Steps to Reduce Bloat, Cravings, and Sluggish Digestion

These strategies help reset hormones, digestion, and metabolism without extremes.

1. Reset your meal timing

Going back to a predictable meal schedule is one of the most powerful ways to stabilize hormones. Eating at consistent times helps regulate insulin and cortisol, which naturally lowers cravings and supports smoother digestion.

Try to avoid late-night eating for a while. Motility slows dramatically in the evening, and nighttime eating directly increases bloating and next-day hunger.

2. Strengthen digestive capacity

Simple habits make a big difference:
 • Take a few deep breaths before eating to shift out of stress mode.
 • Chew more thoroughly than you think you need to.
 • Drink most fluids away from meals.
 • Eat without multitasking whenever possible.

For people with ongoing fullness after meals, functional stool testing or checking pancreatic elastase can help determine whether enzyme support might help.

3. Nourish the microbiome gradually

Instead of jumping into a high-fiber overhaul, add gut-friendly foods slowly. A sudden fiber increase often makes bloating worse, especially after a low-fiber season.

Aim for small, steady additions like:
 • A serving of cooked vegetables with lunch
 • A spoonful of chia or ground flax
 • A small amount of fermented foods if tolerated

Research from 2024 and 2025 shows that increasing fiber diversity, even in moderate amounts, can shift the microbiome and reduce cravings.

4. Balance blood sugar

This is one of the fastest ways to improve cravings and energy.

Easy ways to do this:
 • Eat protein with breakfast.
 • Pair carbohydrates with protein, fat or fiber.
 • Add a short walk after meals to improve glucose clearance.

Even a 10 minute walk can noticeably reduce bloating by stimulating motility.
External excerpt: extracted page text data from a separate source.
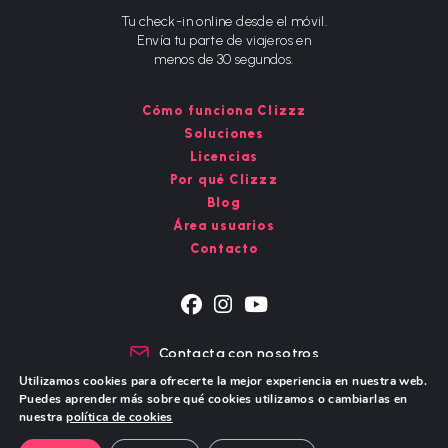
Tu check-in online desde el móvil.
Envía tu parte de viajeros en
menos de 30 segundos.
Cómo funciona Clizzz
Soluciones
Licencias
Por qué Clizzz
Blog
Área usuarios
Contacto
Se
Se
Se
abre
abre
abre
Contacta con nosotros
en
en
en
Chat de WhatsApp
Utilizamos cookies para ofrecerte la mejor experiencia en nuestra web.
una
una
una
Puedes aprender más sobre qué cookies utilizamos o cambiarlas en
nueva
nueva
nueva
nuestra
política de cookies
pestaña
pestaña
pestaña
Aviso Legal – Política de Privacidad
Política de cookies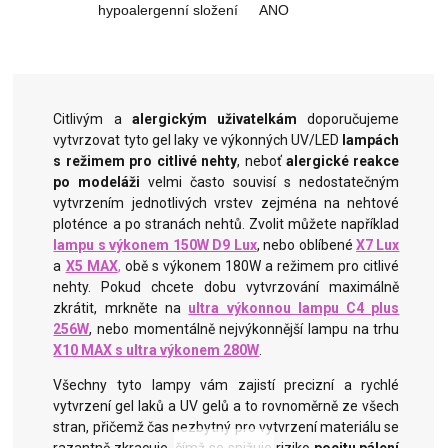
hypoalergenní složení
ANO
Citlivým a
alergickým uživatelkám
doporučujeme
vytvrzovat tyto gel laky ve výkonných UV/LED
lampách
s režimem pro citlivé nehty
, neboť
alergické reakce
po modeláži
velmi
často souvisí s nedostatečným
vytvrzením jednotlivých vrstev zejména na nehtové
ploténce a po stranách nehtů.
Zvolit můžete například
lampu s výkonem 150W D9 Lux
, nebo oblíbené
X7 Lux
a
X5 MAX
,
obě s výkonem 180W a režimem pro citlivé
nehty. Pokud chcete dobu vytvrzování maximálně
zkrátit, mrkněte na
ultra výkonnou lampu C4 plus
256W
, nebo momentálně nejvýkonnější lampu na trhu
X10 MAX s ultra výkonem 280W
.
Všechny tyto lampy vám zajistí precizní a rychlé
vytvrzení gel laků a UV gelů a to rovnoměrně ze všech
stran, přičemž čas nezbytný pro vytvrzení materiálu se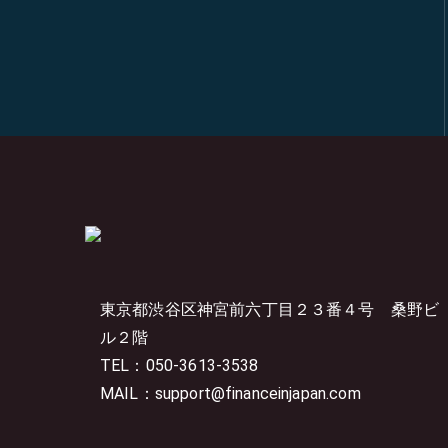
東京都渋谷区神宮前六丁目２３番４号
桑野ビ
ル２階
TEL：050-3613-3538
MAIL：support@financeinjapan.com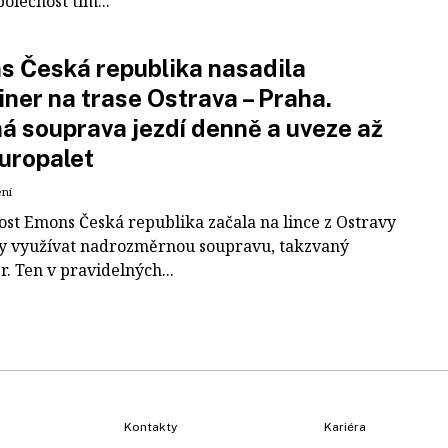
polečnost tím...
 Česká republika nasadila
iner na trase Ostrava – Praha.
á souprava jezdí denně a uveze až
uropalet
ení
ost Emons Česká republika začala na lince z Ostravy
y využívat nadrozměrnou soupravu, takzvaný
r. Ten v pravidelných...
Kontakty
Kariéra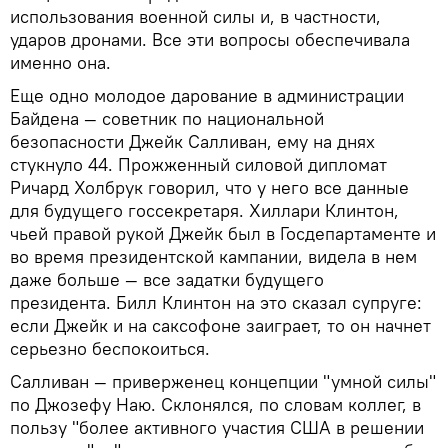
использования военной силы и, в частности,
ударов дронами. Все эти вопросы обеспечивала
именно она.
Еще одно молодое дарование в администрации
Байдена — советник по национальной
безопасности Джейк Салливан, ему на днях
стукнуло 44. Прожженный силовой дипломат
Ричард Холбрук говорил, что у него все данные
для будущего госсекретаря. Хиллари Клинтон,
чьей правой рукой Джейк был в Госдепартаменте и
во время президентской кампании, видела в нем
даже больше — все задатки будущего
президента. Билл Клинтон на это сказал супруге:
если Джейк и на саксофоне заиграет, то он начнет
серьезно беспокоиться.
Салливан — приверженец концепции "умной силы"
по Джозефу Наю. Склонялся, по словам коллег, в
пользу "более активного участия США в решении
5. Reestablish a healthy cortisol rhythm

Most people underestimate how much stress and poor sleep disrupt digestion.

Helpful resets include:
 • Morning sunlight exposure
 • Limiting screens before bed
 • A consistent bedtime and wake time
 • Relaxation practices such as breathwork or stretching

When cortisol normalizes, digestion improves and cravings decrease.
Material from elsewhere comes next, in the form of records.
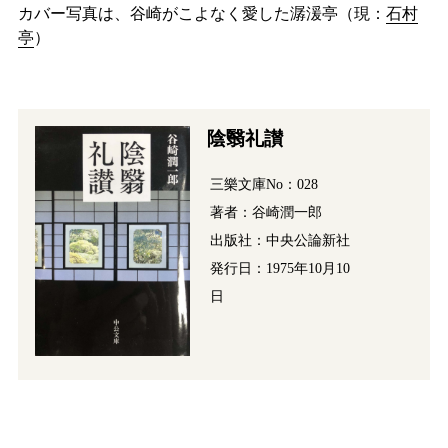
カバー写真は、谷崎がこよなく愛した潺湲亭（現：
石村
亭
）
陰翳礼讃
三樂文庫No：028
著者：谷崎潤一郎
出版社：中央公論新社
発行日：1975年10月10
日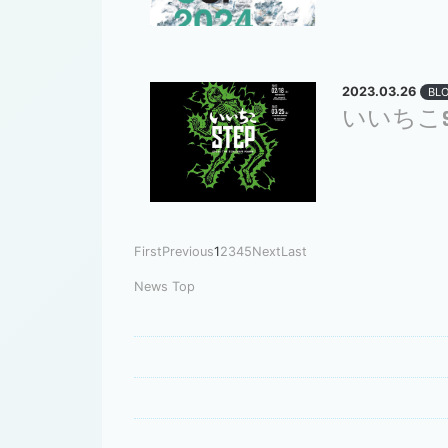
2023.03.26
BL
いいちこ
First
Previous
1
2
3
4
5
Next
Last
News Top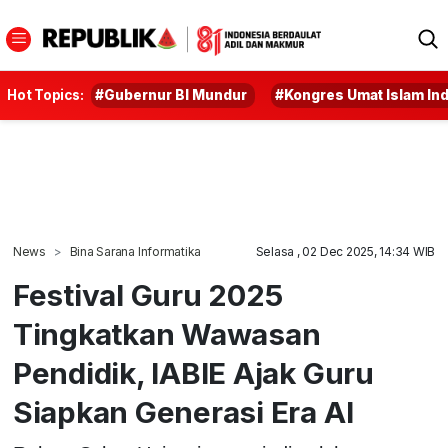
Hot Topics:
#Gubernur BI Mundur
#Kongres Umat Islam In
News
Bina Sarana Informatika
Selasa , 02 Dec 2025, 14:34 WIB
Festival Guru 2025
Tingkatkan Wawasan
Pendidik, IABIE Ajak Guru
Siapkan Generasi Era AI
6. Increase hydration to improve motility

Dehydration is extremely common after the holidays. Drinking more water helps stool move more easily, reduces bloating and improves detoxification. Slight increases spread throughout the day work better than chugging large amounts at once.

7. Support your liver with targeted nutrition

You do not need an extreme detox. Your liver already knows how to do its job. What it needs is support, especially after an intense season.

Focus on:
 • Cruciferous vegetables
 • Adequate protein
 • Antioxidant-rich foods
 • Hydration and consistent meals

This helps the liver rebalance its phase I and II detox pathways.

8. Use functional testing if symptoms continue

If bloating or cravings persist beyond a few weeks, deeper insights may be needed.

Useful tests include:
 • Comprehensive stool analysis
 • Organic acids testing
 • Cortisol rhythm (HPA axis) evaluation
 • Fasting insulin and HOMA IR
 • Food sensitivity testing if needed

Testing ensures patients get targeted care instead of generalized suggestions.

 

Once you understand what is happening with hormones, gut motility, microbiome diversity, and detox pathways, you can make simple changes that help your body reset. And if symptoms persist, we can help you with functional testing to uncover deeper causes that deserve attention.

 

 

Sources:

Carlson, J. L., Erickson, J. W., Lloyd, B. B., & Slavin, J. L. (2018). Health effects and sources of prebiotic dietary fiber. Nutrients, 10(11), 1610.

Holscher, H. D. (2017). Dietary fiber and prebiotics and the gastrointestinal microbiota. Nutrients, 9(9), 1253.

Paukkonen, I., et al. (2024). The impact of intermittent fasting on gut microbiota. Journal of Metabolic Health, 18, 221 239.

Park, S., et al. (2025). Advanced understanding of dietary fiber with omics. Food Science and Biotechnology Horizons, 5(1), e13.

Leung, C., Rivera, L., Furness, J. B., & Angus, P. W. (2016). The role of the gut microbiota in NAFLD. Nature Reviews Gastroenterology and Hepatology, 13, 412 425.

Jakubowicz, D., et al. (2015). Influence of meal timing on hunger hormones and metabolic regulation. Obesity, 23(11), 2332 2340.